» **Directions**
Among the entries below, count the lines where the string "cancer" occurs, and give only the number.

» **Record excerpts**
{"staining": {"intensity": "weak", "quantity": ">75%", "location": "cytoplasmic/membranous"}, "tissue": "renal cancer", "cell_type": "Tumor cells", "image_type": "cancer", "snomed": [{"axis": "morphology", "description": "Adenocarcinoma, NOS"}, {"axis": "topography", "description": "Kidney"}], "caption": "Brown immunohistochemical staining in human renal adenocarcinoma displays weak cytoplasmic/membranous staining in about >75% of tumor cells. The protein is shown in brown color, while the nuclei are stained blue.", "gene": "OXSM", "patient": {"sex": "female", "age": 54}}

* * *

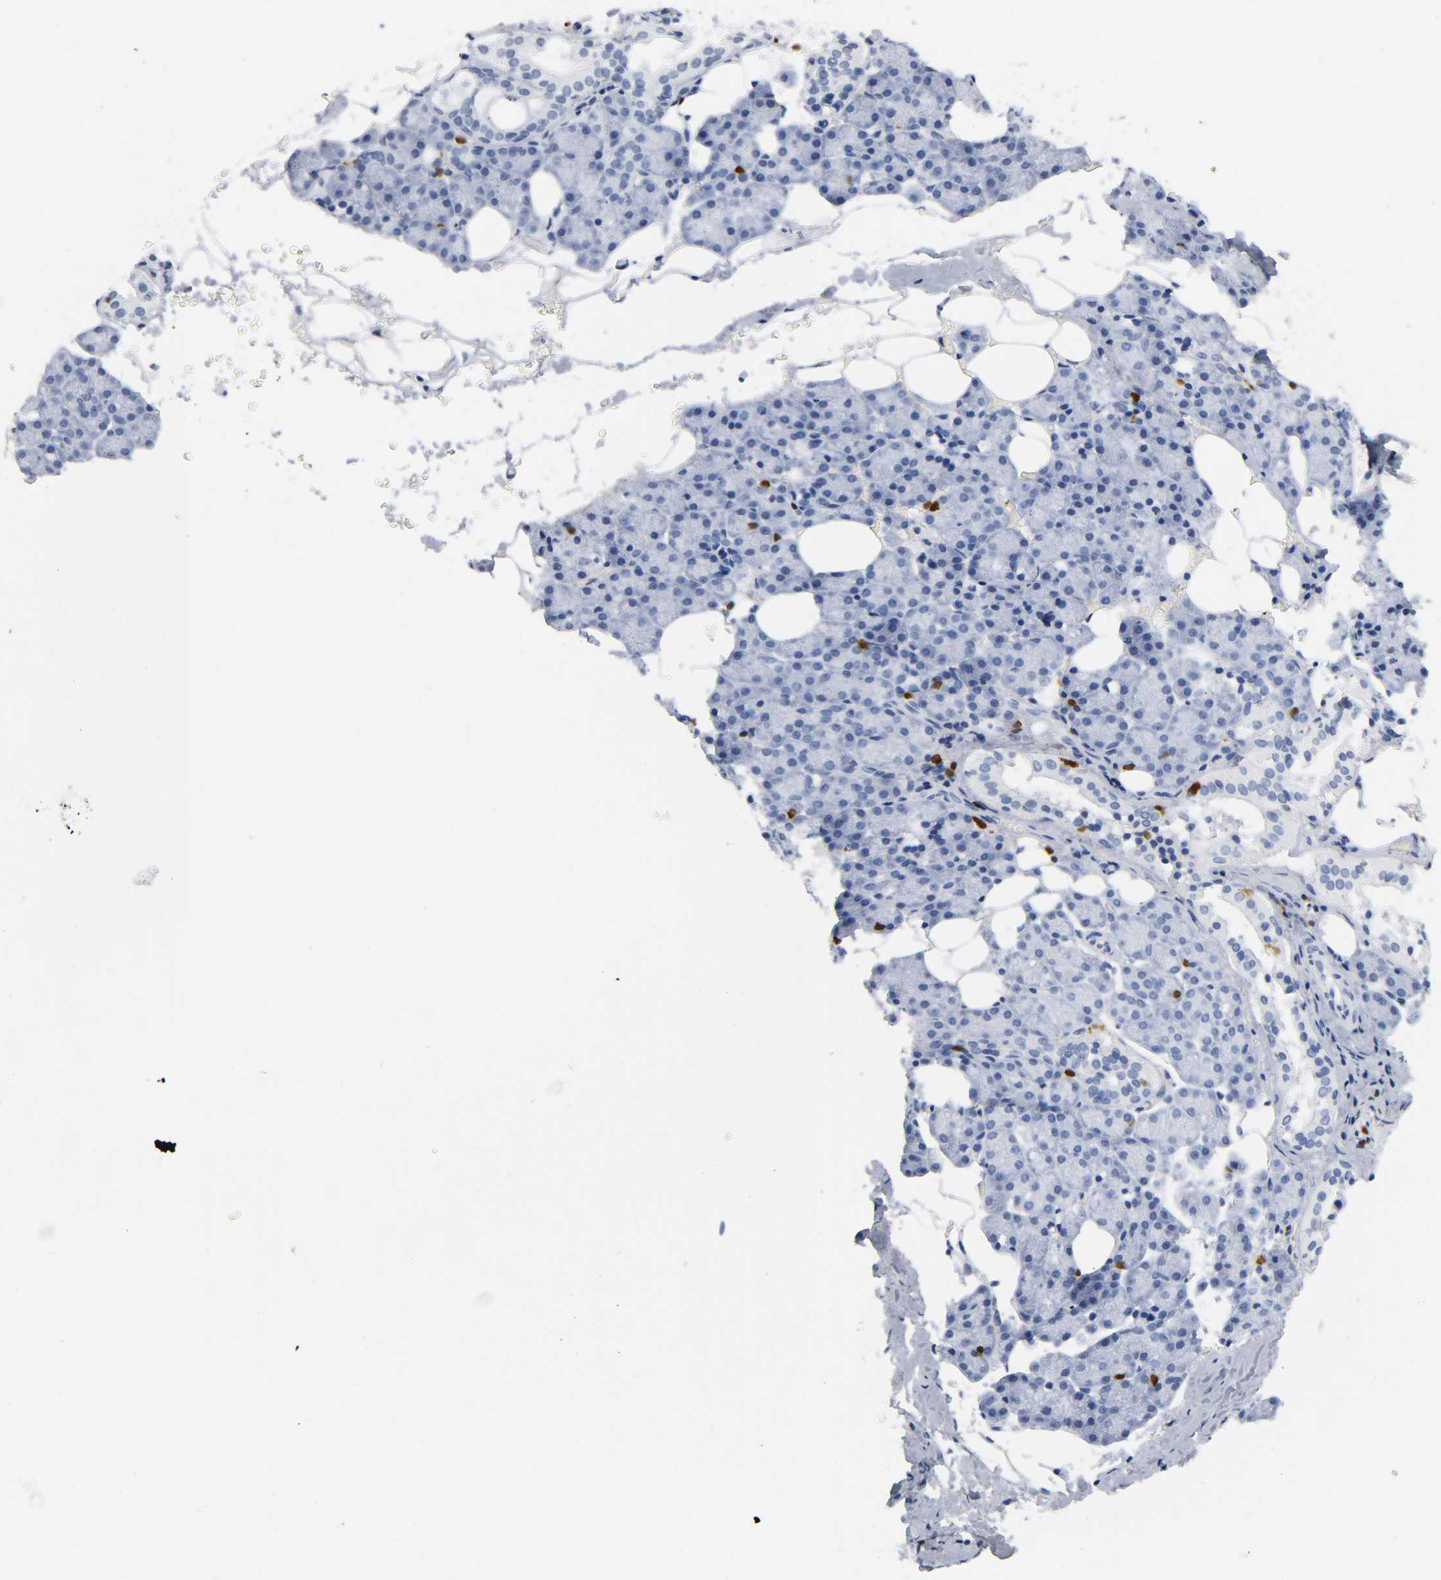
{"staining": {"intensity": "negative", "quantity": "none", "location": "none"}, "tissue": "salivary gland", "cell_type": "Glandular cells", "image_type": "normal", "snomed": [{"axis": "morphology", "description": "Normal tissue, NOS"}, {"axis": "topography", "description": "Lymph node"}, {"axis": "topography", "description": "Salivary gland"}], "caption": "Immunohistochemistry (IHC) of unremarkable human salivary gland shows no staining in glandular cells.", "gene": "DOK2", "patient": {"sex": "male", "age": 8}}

...

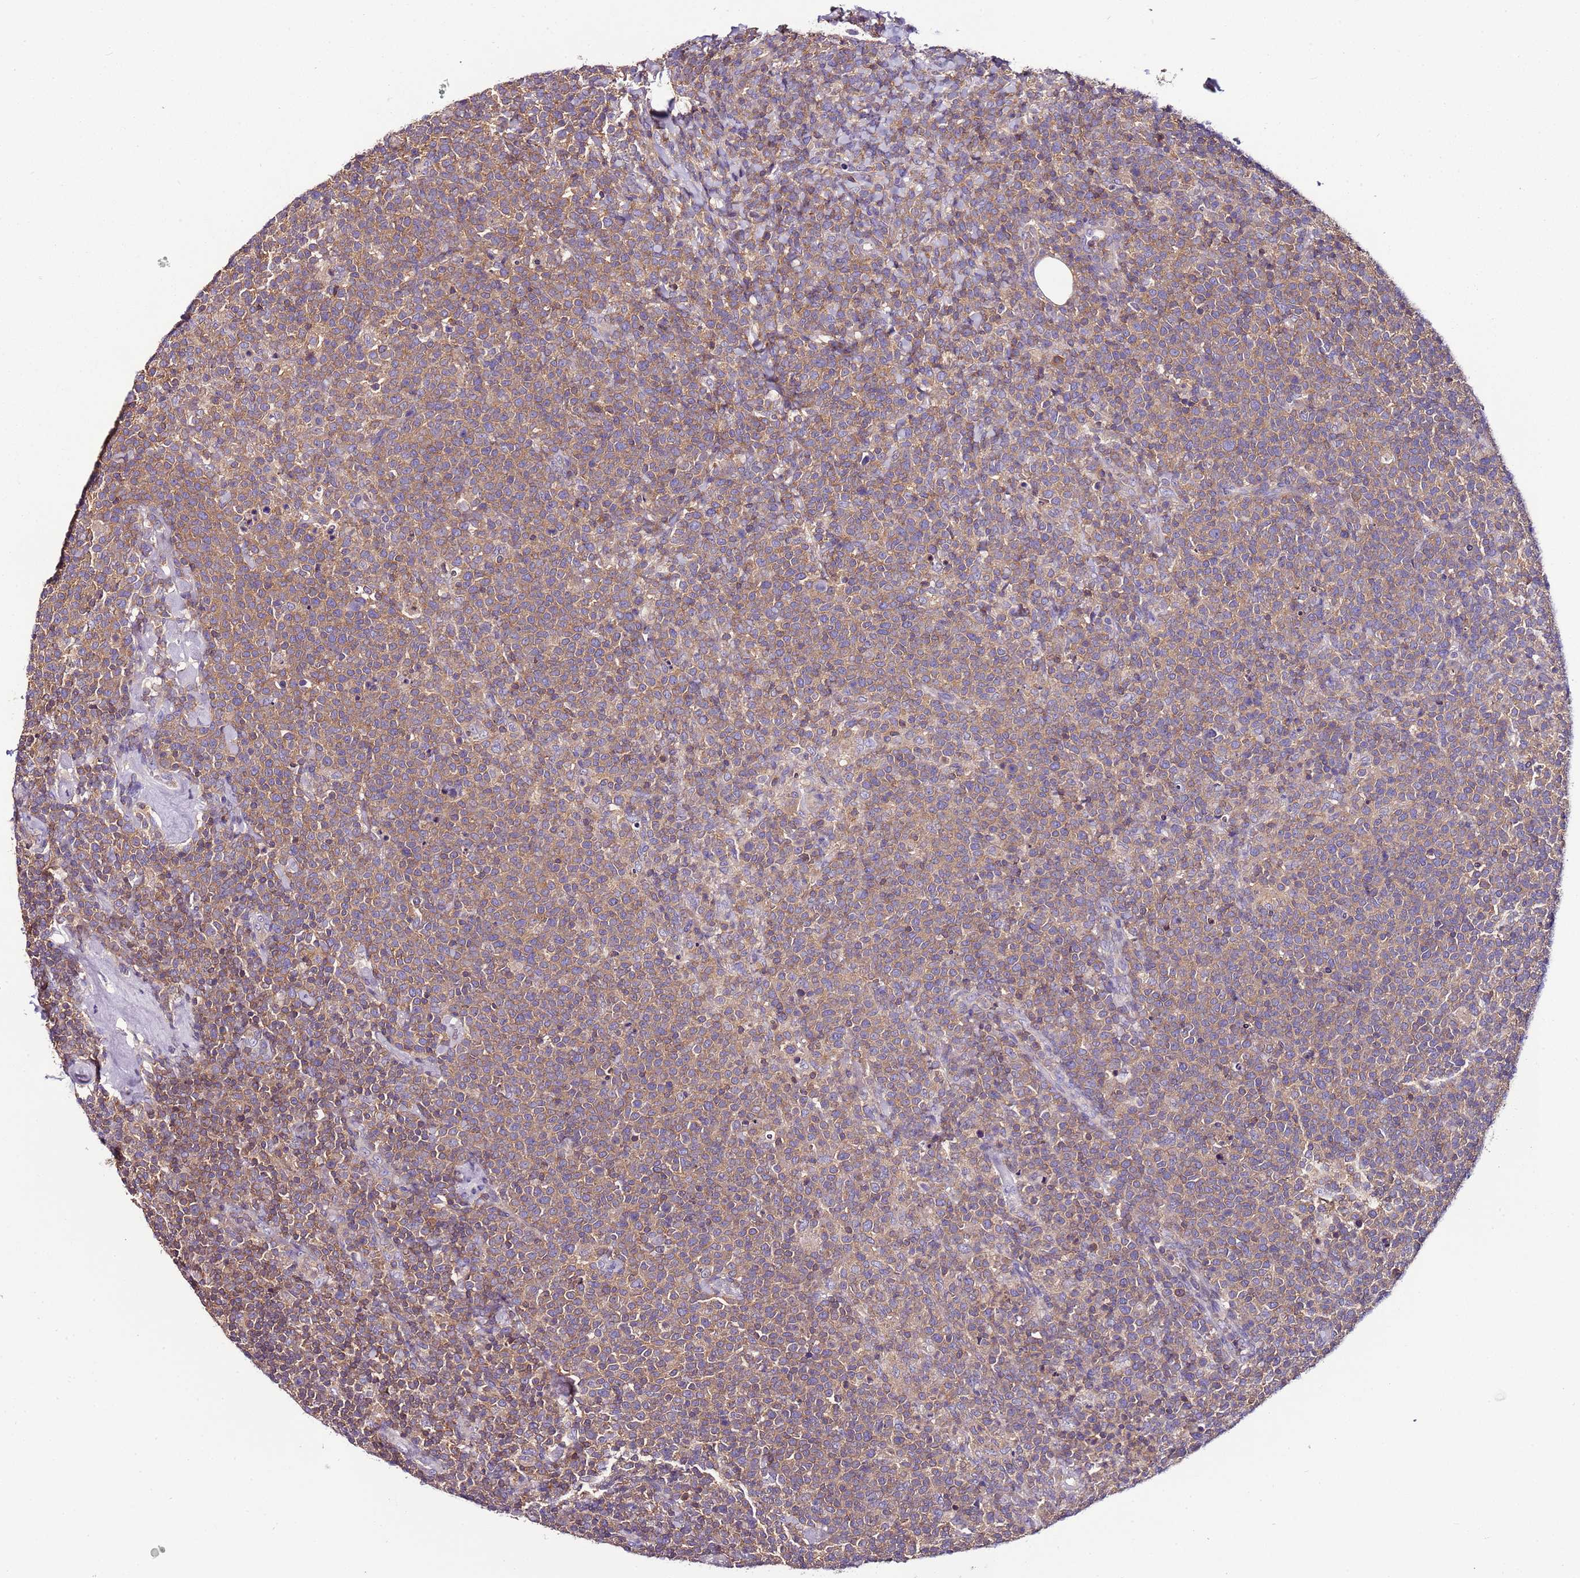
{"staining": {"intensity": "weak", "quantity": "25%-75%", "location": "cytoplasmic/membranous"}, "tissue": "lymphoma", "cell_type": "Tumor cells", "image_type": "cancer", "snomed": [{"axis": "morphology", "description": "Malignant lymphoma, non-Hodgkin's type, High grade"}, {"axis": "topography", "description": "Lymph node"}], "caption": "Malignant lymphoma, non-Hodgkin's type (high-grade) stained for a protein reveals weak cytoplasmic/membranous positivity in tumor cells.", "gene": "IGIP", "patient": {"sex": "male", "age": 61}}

» **Written answer**
2